◆ Activity ◆
Report each line of the material below that contains the word "Federal".
══ Supplied information ══
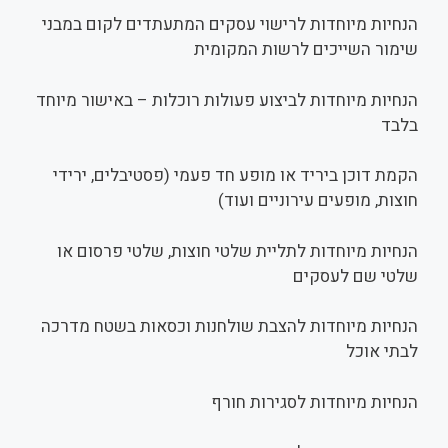
הנחיות מיוחדות לרישוי עסקים המתעתדים לקום במבני
שימור השייכים לרשות המקומית
הנחיות מיוחדות לביצוע פעולות רוכלות – באישור מיוחד
בלבד
הקמת דוכן ביריד או מופע חד פעמי (פסטיבלים, ירידי
חוצות, מופעים עירוניים ועוד)
הנחיות מיוחדות לתליית שלטי חוצות, שלטי פרסום או
שלטי שם לעסקים
הנחיות מיוחדות להצבת שולחנות וכסאות בשטח מדרכה
לבתי אוכל
הנחיות מיוחדות לסגירות חורף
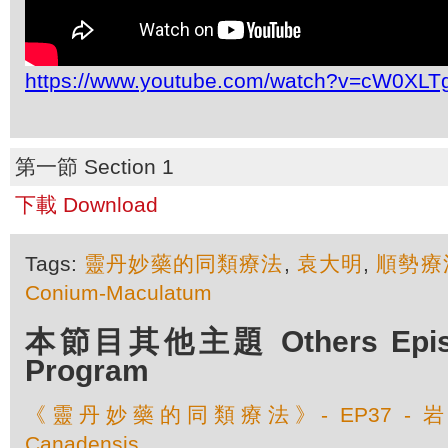
https://www.youtube.com/watch?v=cW0XL
第一節 Section 1
下載 Download
Tags:
靈丹妙藥的同類療法
,
袁大明
,
順勢療
Conium-Maculatum
本節目其他主題 Others Episod
Program
《靈丹妙藥的同類療法》- EP37 - 岩薔
Canadensis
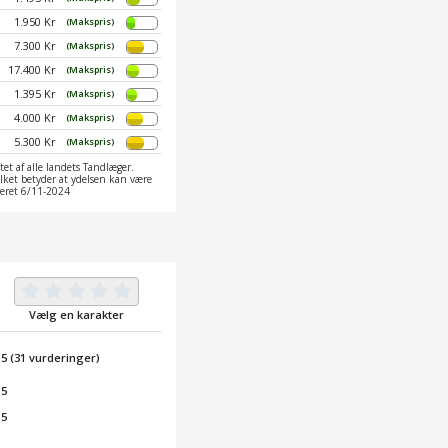
1.950 Kr
(Makspris)
7.300 Kr
(Makspris)
17.400 Kr
(Makspris)
1.395 Kr
(Makspris)
4.000 Kr
(Makspris)
5.300 Kr
(Makspris)
et af alle landets Tandlæger.
ilket betyder at ydelsen kan være
ateret 6/11-2024
Vælg en karakter
/
5
(
31
vurderinger)
 5
 5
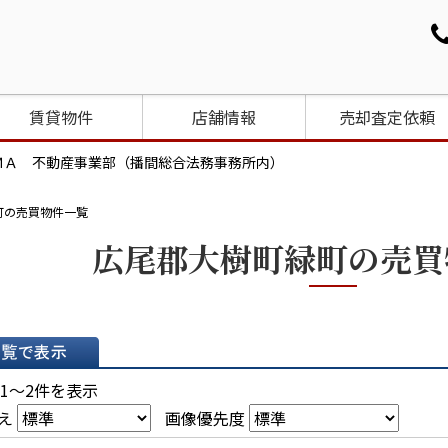
賃貸物件
店舗情報
売却査定依頼
ＭＡ 不動産事業部（播間総合法務事務所内）
町の売買物件一覧
広尾郡大樹町緑町の売買
表示
 1～2件を表示
え
画像優先度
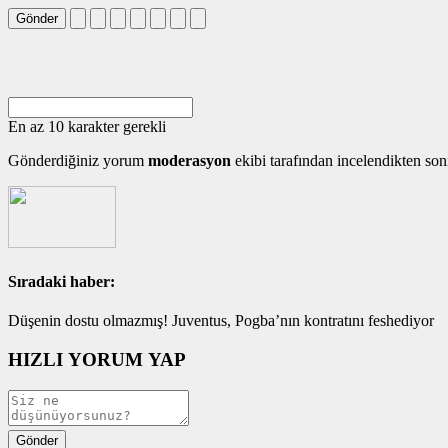
Gönder
En az 10 karakter gerekli
Gönderdiğiniz yorum
moderasyon
ekibi tarafından incelendikten son
Sıradaki haber:
Düşenin dostu olmazmış! Juventus, Pogba’nın kontratını feshediyor
HIZLI YORUM YAP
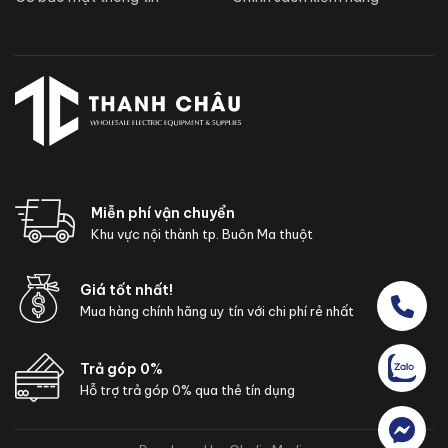
Miễn phí vận chuyển
Khu vực nội thành tp. Buôn Ma thuột
Giá tốt nhất!
Mua hàng chính hãng uy tín với chi phí rẻ nhất
Trả góp 0%
Hỗ trợ trả góp 0% qua thẻ tín dụng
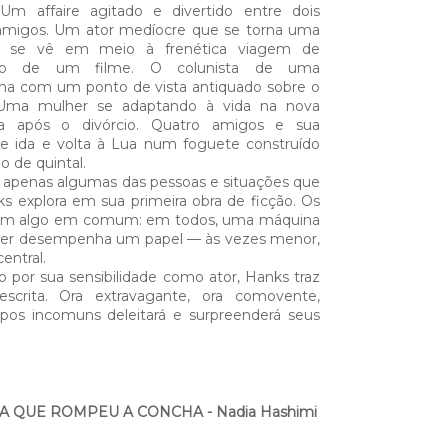
:
Um affaire agitado e divertido entre dois
amigos. Um ator medíocre que se torna uma
 e se vê em meio à frenética viagem de
ção de um filme. O colunista de uma
nha com um ponto de vista antiquado sobre o
Uma mulher se adaptando à vida na nova
ça após o divórcio. Quatro amigos e sua
e ida e volta à Lua num foguete construído
 de quintal.
 apenas algumas das pessoas e situações que
 explora em sua primeira obra de ficção. Os
êm algo em comum: em todos, uma máquina
ver desempenha um papel — às vezes menor,
entral.
 por sua sensibilidade como ator, Hanks traz
 escrita. Ora extravagante, ora comovente,
ipos incomuns deleitará e surpreenderá seus
A QUE ROMPEU A CONCHA - Nadia Hashimi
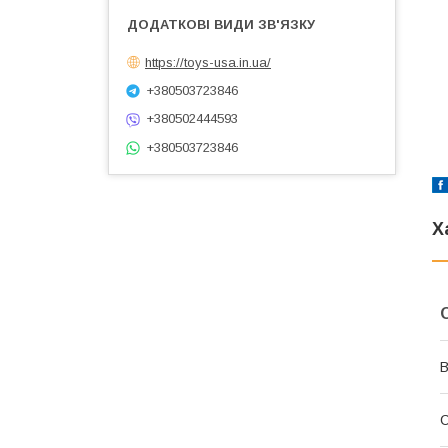
https://toys-usa.in.ua/
+380503723846
+380502444593
+380503723846
Х
В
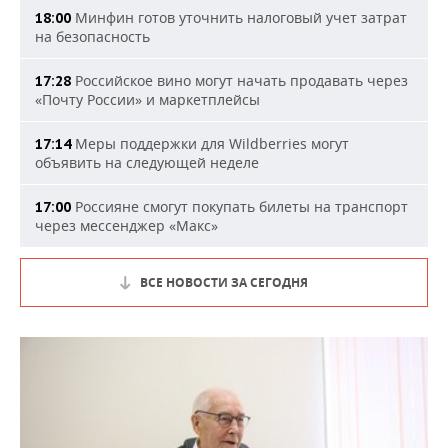
Минфин готов уточнить налоговый учет затрат
18:00
на безопасность
Российское вино могут начать продавать через
17:28
«Почту России» и маркетплейсы
Меры поддержки для Wildberries могут
17:14
объявить на следующей неделе
Россияне смогут покупать билеты на транспорт
17:00
через мессенджер «Макс»
ВСЕ НОВОСТИ ЗА СЕГОДНЯ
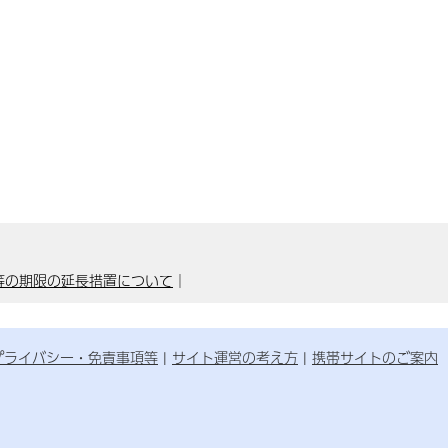
等の期限の延長措置について
｜
プライバシー・免責事項等
サイト運営の考え方
携帯サイトのご案内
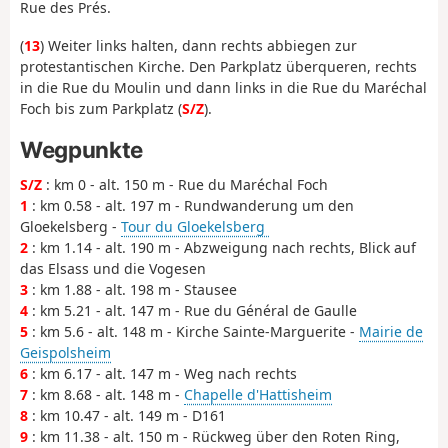
Rue des Prés.
(
13
) Weiter links halten, dann rechts abbiegen zur
protestantischen Kirche. Den Parkplatz überqueren, rechts
in die Rue du Moulin und dann links in die Rue du Maréchal
Foch bis zum Parkplatz (
S/Z
).
Wegpunkte
S/Z
: km 0 - alt. 150 m - Rue du Maréchal Foch
1
: km 0.58 - alt. 197 m - Rundwanderung um den
Gloekelsberg -
Tour du Gloekelsberg
2
: km 1.14 - alt. 190 m - Abzweigung nach rechts, Blick auf
das Elsass und die Vogesen
3
: km 1.88 - alt. 198 m - Stausee
4
: km 5.21 - alt. 147 m - Rue du Général de Gaulle
5
: km 5.6 - alt. 148 m - Kirche Sainte-Marguerite -
Mairie de
Geispolsheim
6
: km 6.17 - alt. 147 m - Weg nach rechts
7
: km 8.68 - alt. 148 m -
Chapelle d'Hattisheim
8
: km 10.47 - alt. 149 m - D161
9
: km 11.38 - alt. 150 m - Rückweg über den Roten Ring,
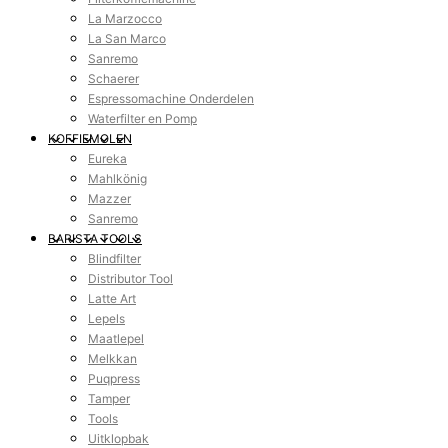
La Marzocco
La San Marco
Sanremo
Schaerer
Espressomachine Onderdelen
Waterfilter en Pomp
KOFFIEMOLEN
Eureka
Mahlkönig
Mazzer
Sanremo
BARISTA TOOLS
Blindfilter
Distributor Tool
Latte Art
Lepels
Maatlepel
Melkkan
Puqpress
Tamper
Tools
Uitklopbak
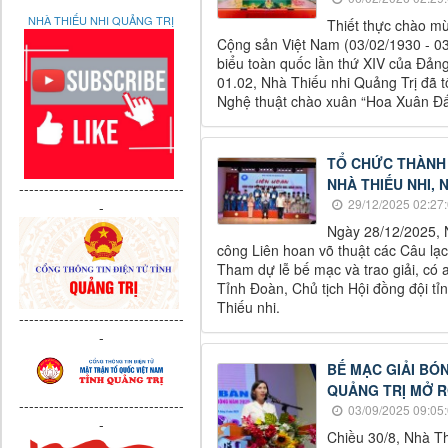
NHÀ THIẾU NHI QUẢNG TRỊ
Thiết thực chào m
Cộng sản Việt Nam (03/02/1930 - 03
biểu toàn quốc lần thứ XIV của Đản
01.02, Nhà Thiếu nhi Quảng Trị đã 
Nghệ thuật chào xuân “Hoa Xuân Đấ
TỔ CHỨC THÀNH 
NHÀ THIẾU NHI, 
---------------------------------
29/12/2025 02:27
-
Ngày 28/12/2025, 
công Liên hoan võ thuật các Câu lạ
Tham dự lễ bế mạc và trao giải, có 
Tỉnh Đoàn, Chủ tịch Hội đồng đội tỉ
Thiếu nhi.
---------------------------------
-
BẾ MẠC GIẢI BÓ
QUẢNG TRỊ MỞ R
---------------------------------
03/09/2025 09:05
-
Chiều 30/8, Nhà Th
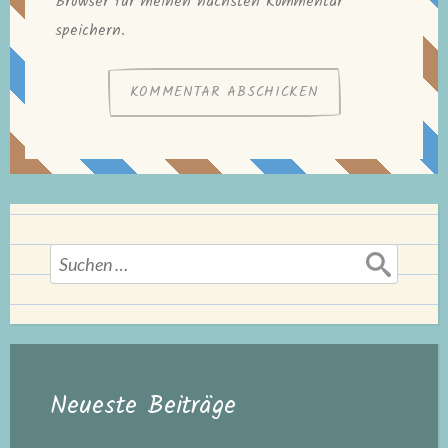
Browser für meinen nächsten Kommentar
speichern.
Suchen
nach:
Neueste Beiträge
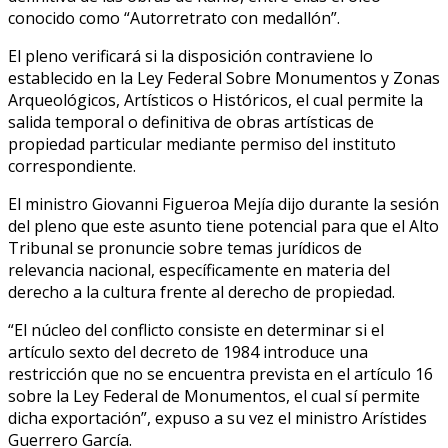
conocido como “Autorretrato con medallón”.
El pleno verificará si la disposición contraviene lo
establecido en la Ley Federal Sobre Monumentos y Zonas
Arqueológicos, Artísticos o Históricos, el cual permite la
salida temporal o definitiva de obras artísticas de
propiedad particular mediante permiso del instituto
correspondiente.
El ministro Giovanni Figueroa Mejía dijo durante la sesión
del pleno que este asunto tiene potencial para que el Alto
Tribunal se pronuncie sobre temas jurídicos de
relevancia nacional, específicamente en materia del
derecho a la cultura frente al derecho de propiedad.
“El núcleo del conflicto consiste en determinar si el
artículo sexto del decreto de 1984 introduce una
restricción que no se encuentra prevista en el artículo 16
sobre la Ley Federal de Monumentos, el cual sí permite
dicha exportación”, expuso a su vez el ministro Arístides
Guerrero García.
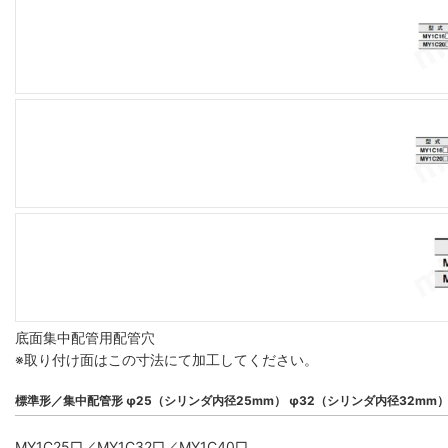
底面集中配管用配管穴
※取り付け面はこの寸法にて加工してください。
標準形／集中配管形 φ25（シリンダ内径25mm） φ32（シリンダ内径32mm
MY1C25□／MY1C32□／MY1C40□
═══
◆ Task solution ◆
establecido en la Ley Federal Sobre Monumentos y Zonas
sobre la Ley Federal de Monumentos, el cual sí permite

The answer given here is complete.